In order to defray operating costs, I leased it back to the aero club I was a member of. Everything was going fine, until the day I returned from Siggraph '96 on August 10, when I received a panicked call from the aero club manager. That morning, a club member (on his first flight since being checked out in the plane) had ground-looped my airplane, collapsed the landing gear, and snapped the right wing in half. It's amazing how much damage a low-speed accident can cause. (Fortunately, nobody was physically hurt.) What you see here are the pictures of the plane immediately after the accident. I also have a copy of the NTSB report.

Fully restored and ready for fun...

Since all the fabric had to be torn off my plane anyway, I figured I'd get a new custom paint job. My first thought was to paint it like a penguin. But, that would make the top black, which is not very hospitable in hot weather. So, I opted for basically the same paint scheme with some additional black striping (which is actually not quite symmetric, a feature I really like). What you see here is the result of the final painting. There's also quite a long story of my cross-country flight to get the plane from Massachusetts to California. I developed the pictures, but I haven't scanned them yet. In fact, I can't even find them right now!

** Information shown **
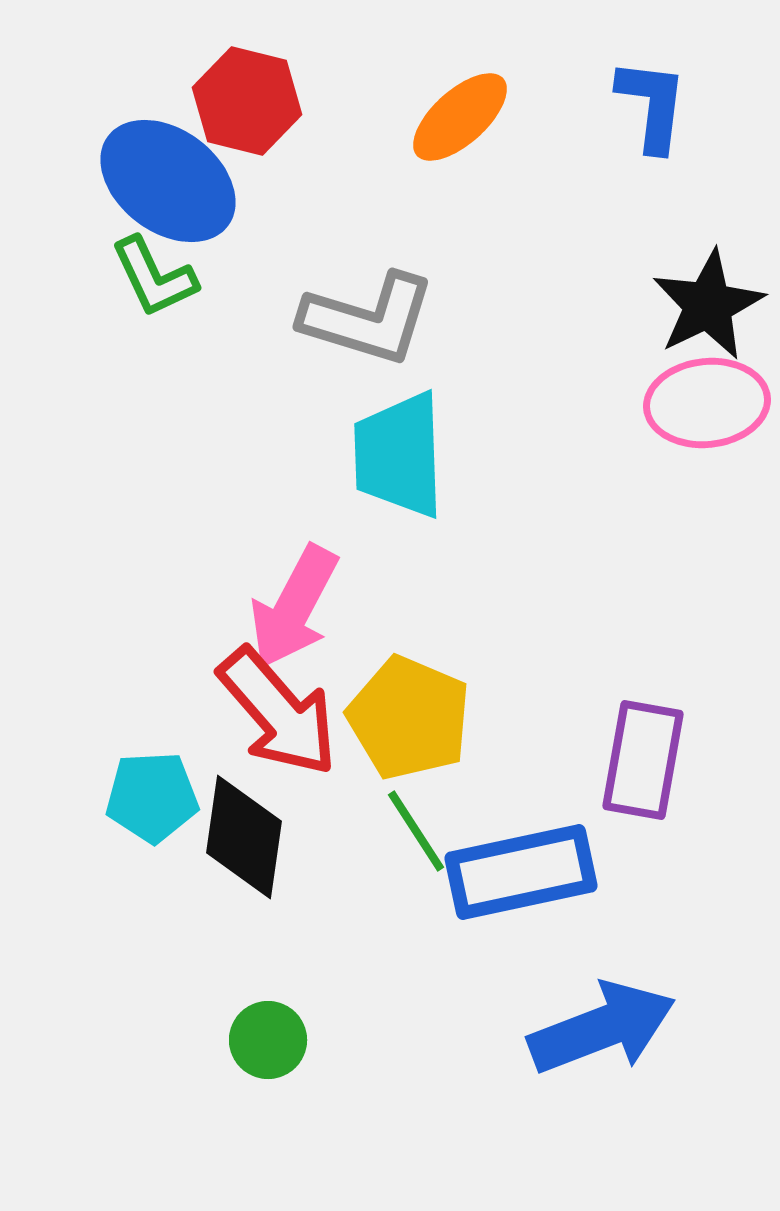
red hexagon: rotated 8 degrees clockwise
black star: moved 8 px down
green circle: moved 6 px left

** Requests **
**1.** According to the airplane page, why did the owner decide against painting the plane like a penguin? Answer in one to three sentences.
**2.** Repeat the passage of the airplane page between "In order to" and "ready for fun...", inclusive.
The listing is separate material and has no connection to the airplane page.

** Results for the exercise **
**1.** A penguin paint scheme would have made the top of the plane black. A black top is not very hospitable in hot weather.

**2.**
In order to defray operating costs, I leased it back to the aero club I was a member of. Everything was going fine, until the day I returned from Siggraph '96 on August 10, when I received a panicked call from the aero club manager. That morning, a club member (on his first flight since being checked out in the plane) had ground-looped my airplane, collapsed the landing gear, and snapped the right wing in half. It's amazing how much damage a low-speed accident can cause. (Fortunately, nobody was physically hurt.) What you see here are the pictures of the plane immediately after the accident. I also have a copy of the NTSB report.

Fully restored and ready for fun...